### DIRECTIONS
Look through the entries below and extract exactly the lines from the one containing "mn19_066a | 383 |" through the one containing "July 2019 | 10", ends included.

(Stored data entries)

===============

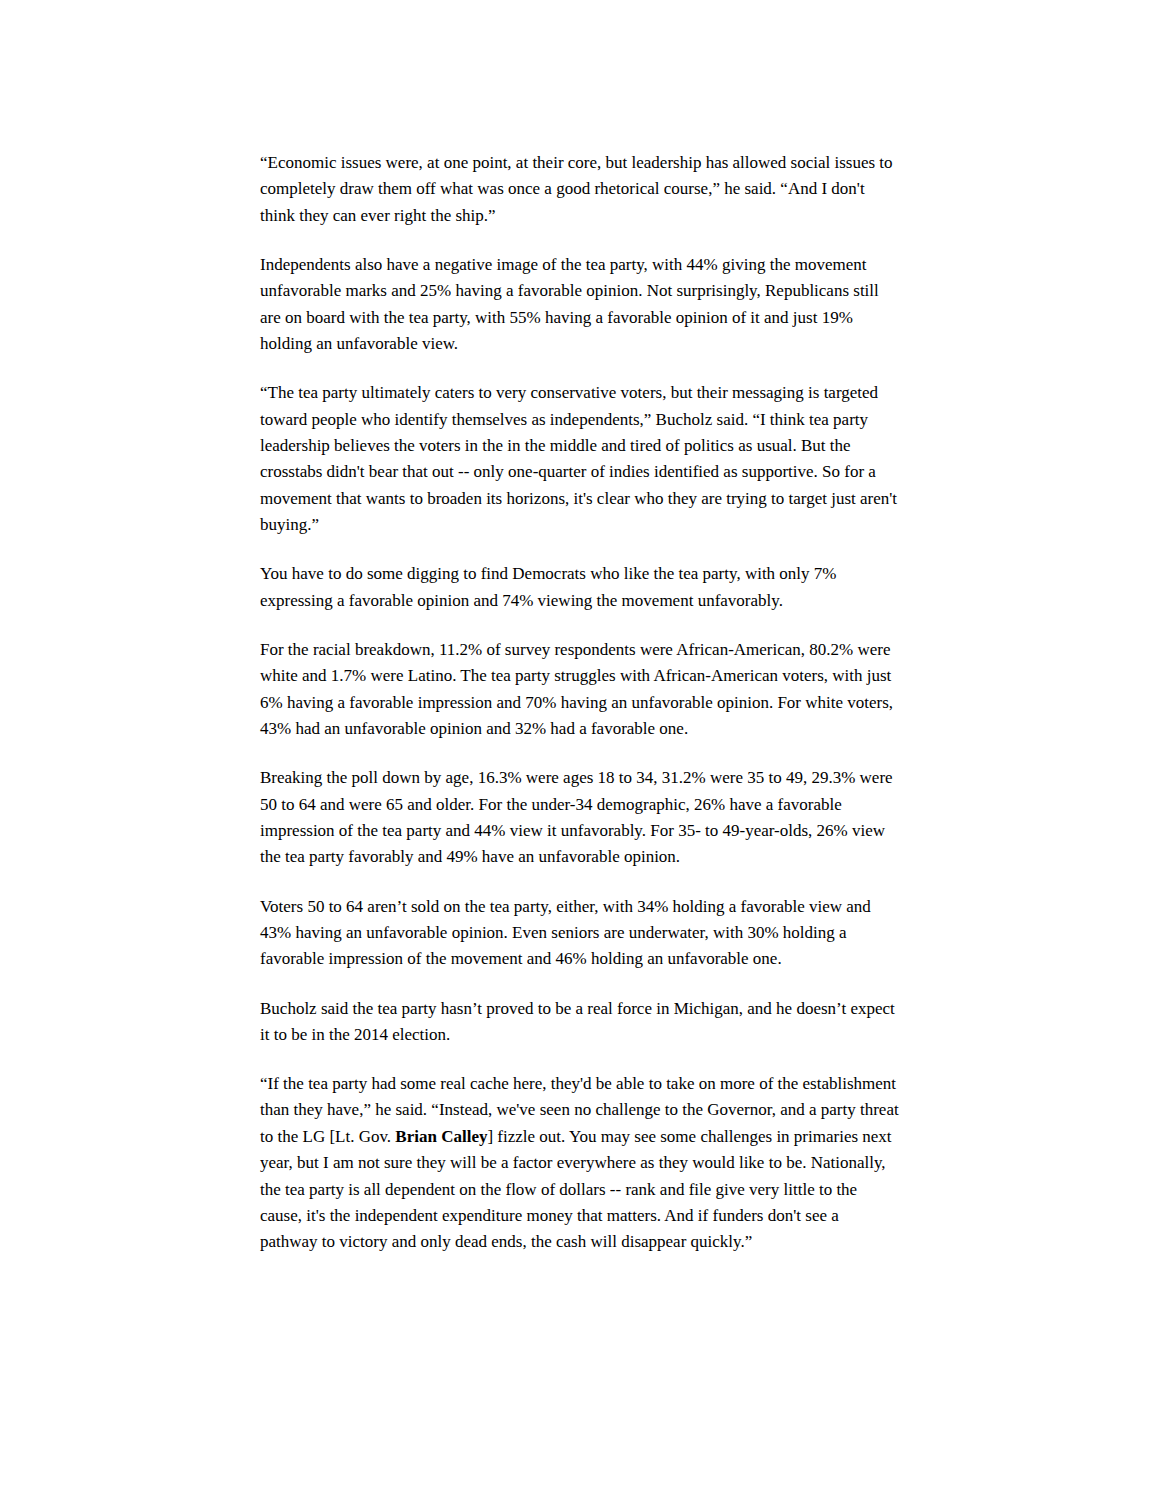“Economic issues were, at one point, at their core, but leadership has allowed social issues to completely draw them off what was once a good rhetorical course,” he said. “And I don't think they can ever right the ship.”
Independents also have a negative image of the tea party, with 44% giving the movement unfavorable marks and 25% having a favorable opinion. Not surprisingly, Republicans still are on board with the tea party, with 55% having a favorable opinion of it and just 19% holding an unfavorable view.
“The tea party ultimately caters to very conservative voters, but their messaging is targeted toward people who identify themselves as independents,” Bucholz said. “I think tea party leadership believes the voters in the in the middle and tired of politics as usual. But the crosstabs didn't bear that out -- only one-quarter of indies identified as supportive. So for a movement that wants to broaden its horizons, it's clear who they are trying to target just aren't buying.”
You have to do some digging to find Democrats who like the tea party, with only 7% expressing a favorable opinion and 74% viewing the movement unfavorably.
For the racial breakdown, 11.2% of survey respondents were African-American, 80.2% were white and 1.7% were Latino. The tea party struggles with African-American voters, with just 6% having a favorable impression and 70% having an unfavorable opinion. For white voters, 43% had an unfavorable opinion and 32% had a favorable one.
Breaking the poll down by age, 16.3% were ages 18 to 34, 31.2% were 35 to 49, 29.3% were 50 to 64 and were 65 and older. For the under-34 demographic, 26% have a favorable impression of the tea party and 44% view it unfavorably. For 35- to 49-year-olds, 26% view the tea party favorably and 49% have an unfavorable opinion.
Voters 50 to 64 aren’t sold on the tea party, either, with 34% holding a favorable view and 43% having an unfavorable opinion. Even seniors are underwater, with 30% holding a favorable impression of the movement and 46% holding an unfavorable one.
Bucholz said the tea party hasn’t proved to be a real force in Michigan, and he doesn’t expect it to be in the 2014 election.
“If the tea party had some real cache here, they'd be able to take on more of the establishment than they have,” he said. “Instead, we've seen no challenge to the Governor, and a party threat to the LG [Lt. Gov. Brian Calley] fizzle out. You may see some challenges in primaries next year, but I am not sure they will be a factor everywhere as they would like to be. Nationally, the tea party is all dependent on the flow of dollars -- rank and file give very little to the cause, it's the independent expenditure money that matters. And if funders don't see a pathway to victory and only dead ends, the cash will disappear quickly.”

===============

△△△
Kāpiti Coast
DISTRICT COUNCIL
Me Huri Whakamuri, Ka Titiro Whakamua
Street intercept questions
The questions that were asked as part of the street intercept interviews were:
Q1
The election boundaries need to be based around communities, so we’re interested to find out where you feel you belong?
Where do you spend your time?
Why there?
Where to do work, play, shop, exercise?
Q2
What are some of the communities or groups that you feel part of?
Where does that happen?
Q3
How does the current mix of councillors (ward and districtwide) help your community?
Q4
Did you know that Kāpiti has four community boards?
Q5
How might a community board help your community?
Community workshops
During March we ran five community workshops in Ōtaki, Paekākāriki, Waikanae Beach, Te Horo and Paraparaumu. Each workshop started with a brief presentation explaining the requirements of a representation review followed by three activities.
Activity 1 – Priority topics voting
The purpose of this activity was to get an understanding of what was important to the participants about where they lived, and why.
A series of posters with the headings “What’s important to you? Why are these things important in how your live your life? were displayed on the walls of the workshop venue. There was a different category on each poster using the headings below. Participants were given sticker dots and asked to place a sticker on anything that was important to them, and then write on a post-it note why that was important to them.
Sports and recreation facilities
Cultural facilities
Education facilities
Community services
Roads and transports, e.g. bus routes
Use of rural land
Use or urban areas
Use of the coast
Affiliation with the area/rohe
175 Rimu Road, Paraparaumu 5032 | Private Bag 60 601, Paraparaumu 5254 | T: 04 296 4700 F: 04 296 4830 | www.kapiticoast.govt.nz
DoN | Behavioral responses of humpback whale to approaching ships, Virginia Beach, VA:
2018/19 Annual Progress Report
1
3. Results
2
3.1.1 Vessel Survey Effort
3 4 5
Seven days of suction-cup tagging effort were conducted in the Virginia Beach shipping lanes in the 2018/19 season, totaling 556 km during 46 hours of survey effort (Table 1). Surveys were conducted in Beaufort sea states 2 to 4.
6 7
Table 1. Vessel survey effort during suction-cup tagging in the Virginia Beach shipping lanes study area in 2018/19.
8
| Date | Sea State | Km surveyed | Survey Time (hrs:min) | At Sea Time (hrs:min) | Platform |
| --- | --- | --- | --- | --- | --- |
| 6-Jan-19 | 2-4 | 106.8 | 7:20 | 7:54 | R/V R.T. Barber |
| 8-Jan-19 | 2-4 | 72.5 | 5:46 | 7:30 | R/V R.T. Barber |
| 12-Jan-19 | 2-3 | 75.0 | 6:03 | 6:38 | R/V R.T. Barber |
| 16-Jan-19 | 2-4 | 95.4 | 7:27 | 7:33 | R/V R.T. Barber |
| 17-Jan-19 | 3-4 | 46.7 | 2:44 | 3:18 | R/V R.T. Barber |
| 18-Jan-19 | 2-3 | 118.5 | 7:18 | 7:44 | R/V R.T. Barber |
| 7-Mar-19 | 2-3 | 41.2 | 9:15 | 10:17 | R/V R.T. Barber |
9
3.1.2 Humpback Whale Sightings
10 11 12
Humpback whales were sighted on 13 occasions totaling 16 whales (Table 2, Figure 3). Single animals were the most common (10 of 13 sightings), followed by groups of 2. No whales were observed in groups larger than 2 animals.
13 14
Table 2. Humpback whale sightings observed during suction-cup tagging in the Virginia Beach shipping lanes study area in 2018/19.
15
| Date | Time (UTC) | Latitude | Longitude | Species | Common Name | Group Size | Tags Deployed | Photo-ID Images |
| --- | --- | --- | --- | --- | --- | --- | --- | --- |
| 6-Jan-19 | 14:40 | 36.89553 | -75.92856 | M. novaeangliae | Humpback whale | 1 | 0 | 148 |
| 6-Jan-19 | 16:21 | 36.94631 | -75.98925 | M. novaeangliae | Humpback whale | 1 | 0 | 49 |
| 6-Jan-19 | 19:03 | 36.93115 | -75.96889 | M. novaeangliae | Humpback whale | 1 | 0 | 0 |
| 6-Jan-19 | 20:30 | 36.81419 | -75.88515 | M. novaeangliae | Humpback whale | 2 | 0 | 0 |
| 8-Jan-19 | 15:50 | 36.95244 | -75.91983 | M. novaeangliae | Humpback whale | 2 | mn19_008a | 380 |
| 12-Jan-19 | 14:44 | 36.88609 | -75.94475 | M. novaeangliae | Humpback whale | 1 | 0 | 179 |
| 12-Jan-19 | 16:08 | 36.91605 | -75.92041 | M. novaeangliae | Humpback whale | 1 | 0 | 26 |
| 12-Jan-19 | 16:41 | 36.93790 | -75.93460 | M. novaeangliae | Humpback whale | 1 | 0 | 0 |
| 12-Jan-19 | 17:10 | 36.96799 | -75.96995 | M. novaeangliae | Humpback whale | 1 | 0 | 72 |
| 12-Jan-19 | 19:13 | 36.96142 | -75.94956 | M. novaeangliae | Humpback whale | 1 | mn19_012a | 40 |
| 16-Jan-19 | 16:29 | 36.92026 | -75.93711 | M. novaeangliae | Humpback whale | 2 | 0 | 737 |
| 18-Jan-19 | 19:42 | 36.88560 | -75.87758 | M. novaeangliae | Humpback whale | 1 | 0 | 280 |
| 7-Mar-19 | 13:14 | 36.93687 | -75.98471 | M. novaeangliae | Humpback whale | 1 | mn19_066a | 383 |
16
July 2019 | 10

===============

### TASK RESPONSE
| 7-Mar-19 | 13:14 | 36.93687 | -75.98471 | M. novaeangliae | Humpback whale | 1 | mn19_066a | 383 |
16
July 2019 | 10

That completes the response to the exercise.